糸球体腎炎

糸球体腎炎

  • 2017年の透析導入患者の原疾患の内訳は慢性糸球体腎炎が16.3%を占め、42.5%の糖尿病性腎症に続いて第2位
  • 本邦では検診システムがあるため、比較的早期の段階に診断がされやすい
  • 高齢者の腎炎やネフローゼ症候群が多い

【糸球体の構造】

  • 糸球体は基底膜によるendocapillary(管内)とexracapillary(管外)に区分される
  • 管内は解剖学的にも、機能的にも閉鎖空間である
  • メサンギウム細胞は、①細胞収縮・弛緩による糸球体内血行動態調節、②糸球体構造の維持、③サイトカイン、炎症性因子、血管茶道性物質の産出、④異物の除去、などの機能をもつ
  • 糸球体上皮細胞(ポドサイト)は糸球体基底膜を外側から覆い、突起が多数ある外観からタコ足細胞とも呼ばれる。糸球体濾過障壁のもっとも重要な構成要素とされている

【分類】

  • 糸球体のみに病変が限局する場合を一次性(原発性)、全身性疾患に随伴して糸球体病変が生じるものを二次性と分類する
    1. 病理学的分類
    2. 糸球体障害の機序による分類
  • 「AKI診療ガイドライン2016」ではAKIに対する早期の血液浄化療法開始が予後を改善するエビデンスは乏しく、臨床症状や病態を広く考慮して開始時期を決定すべきと推奨している

【診断】

(1日尿タンパク排泄量)

  • 病的なタンパク尿の検出には本来は1日蓄尿によるタンパク定量が必要
  • 試験紙法は随時尿の評価なので、濃縮尿の場合は高度に、希釈尿の場合には軽度の結果になる
  • 尿細管障害の蛋白尿はみられるが、通常1~2g/日まで。
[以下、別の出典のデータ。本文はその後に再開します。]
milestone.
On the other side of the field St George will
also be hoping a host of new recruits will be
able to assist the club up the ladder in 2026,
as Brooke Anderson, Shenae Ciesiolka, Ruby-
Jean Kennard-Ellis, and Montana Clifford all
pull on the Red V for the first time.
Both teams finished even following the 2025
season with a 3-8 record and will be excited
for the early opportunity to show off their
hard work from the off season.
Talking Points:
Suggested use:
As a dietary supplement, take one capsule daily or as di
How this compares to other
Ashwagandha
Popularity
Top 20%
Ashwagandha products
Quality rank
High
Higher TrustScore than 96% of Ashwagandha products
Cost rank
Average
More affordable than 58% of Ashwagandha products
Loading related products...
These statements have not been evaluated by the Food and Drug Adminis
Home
それ以上の蛋白尿をみた場合は糸球体の障害を考える
  • そこで、随時尿で尿タンパクを評価する場合は、尿タンパククレアチニン比を用いて、1日尿タンパク排泄量を推定する
    • 尿タンパククレアチニン補正: 尿タンパク(mg/dl)/尿中クレアチニン濃度(mg/dl)
    • 0.2g/日以下: 正常
    • 0.3〜0.5g/日: 1ヶ月後に再検し、持続していれば1〜2年以内に腎専門医紹介
    • >0.5g/日以上: 数ヶ月以内に腎専門医に紹介
    • >3.5g/日以上: ネフローゼ症候群の可能性が高く、ただちに腎専門医に紹介

    尿タンパククレアチニン補正
参考文献)
  1. 丸山彰一 他「糸球体腎炎・ネフローゼ症候群の診断と治療の進歩」日内会誌 109:877~880,2020 
  2. 小松康宏「腎臓病診療に自信がつく本」カイ書林 2010
  3. 姚建 他「糸球体メサンギウム細胞の細胞特性」日腎会誌 2008;5(0 5):554-560.